Raharjo Waluyo Jati was a victim of a "disappearance" a year ago at the hands of the Indonesian armed forces in Jakarta. At a press conference held at Hong Kong's Foreign Correspondents' Club, Mr Jati described the trial of 11 Special Forces (Kopassus) troops held responsible for recent kidnappings as a farce and "very ridiculous". "Kidnapping has been happening since at least the 1997 election, and the wide geographical spread of the victims shows it is the military who is doing it," he said.

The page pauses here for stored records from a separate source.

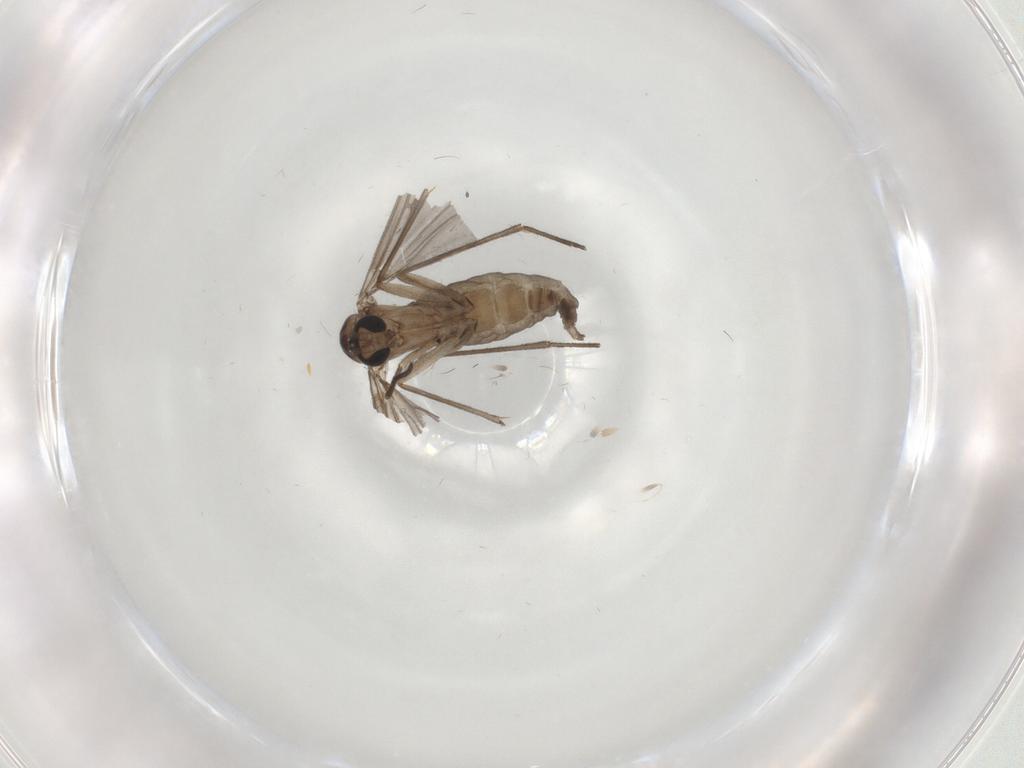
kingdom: Animalia
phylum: Arthropoda
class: Insecta
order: Diptera
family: Sciaridae
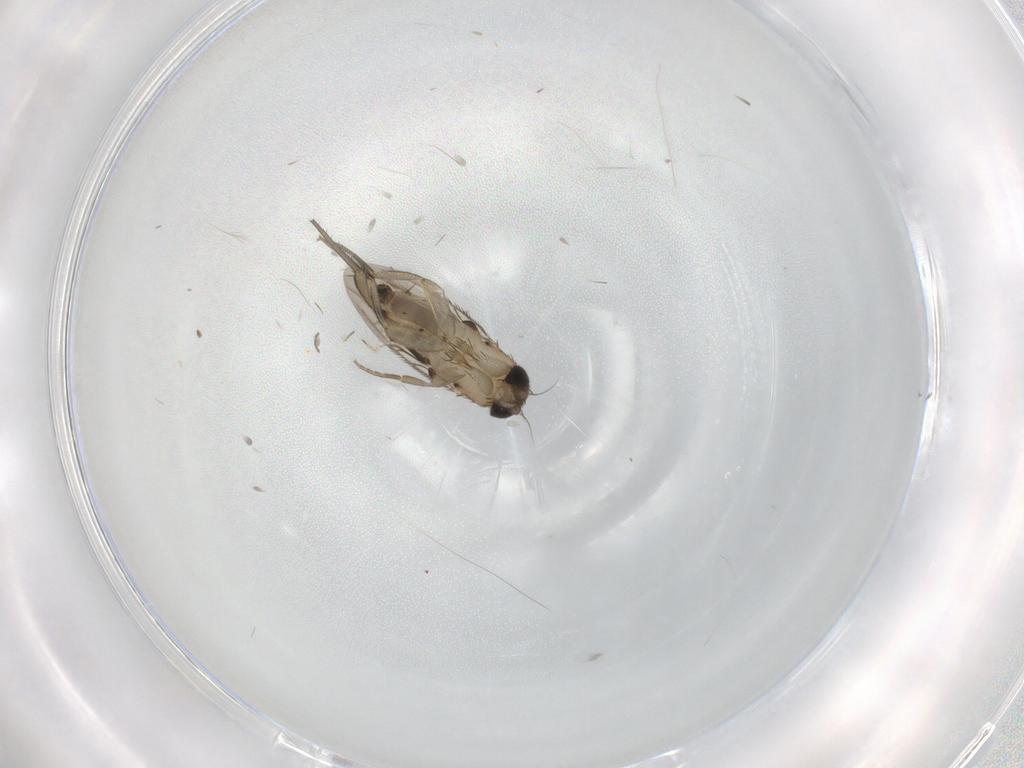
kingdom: Animalia
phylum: Arthropoda
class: Insecta
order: Diptera
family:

"But the highest-ranking officer on trial was only a major." Mr Jati said the trial failed to take into account the political motives behind the abduction and torture of activists, and failed to target the leader of the Special Forces at the time, Lieutenant-General Prabowo Subianto, a son-in-law of former preside nt Suharto.
"We believe the motivating force for the kidnappings was Prabowo, but the trial ignored the Prabowo factor," he said. General Prabowo was given an honourable discharge in the wake of the kidnappings last year and retains significant influence in the military. The 11 junior soldiers convicted in the recent trial received sentences of up to 22 months for the abductions, b ut no one was charged with torture.
Mr Jati was captured early last year, and his account of his treatment is a harrowing insight into the methods of intimidation used by the armed forces against people advocating change.
Over a six-week period, he was repeatedly beaten, burned with cigarettes, deprived of food and sleep, and given electric shocks.
He was stripped and forced to lie on blocks of ice. He was nearly strangled by rope hanging from the ceiling as masked soldiers interrogated him.
Mr Jati noted that Mr Suharto's rise to power in the mid-1960s was marked by the disappearance and murder of thousands of people. "At the end of the Suharto regime, 23 students were reported to have disappeared, and at least six people disappeared during the new government of [President Bacharuddin] Habibie," he said.
Only nine of the activists kidnapped in the last months of the Suharto regime have reappeared. One was found dead, 13 are still missing.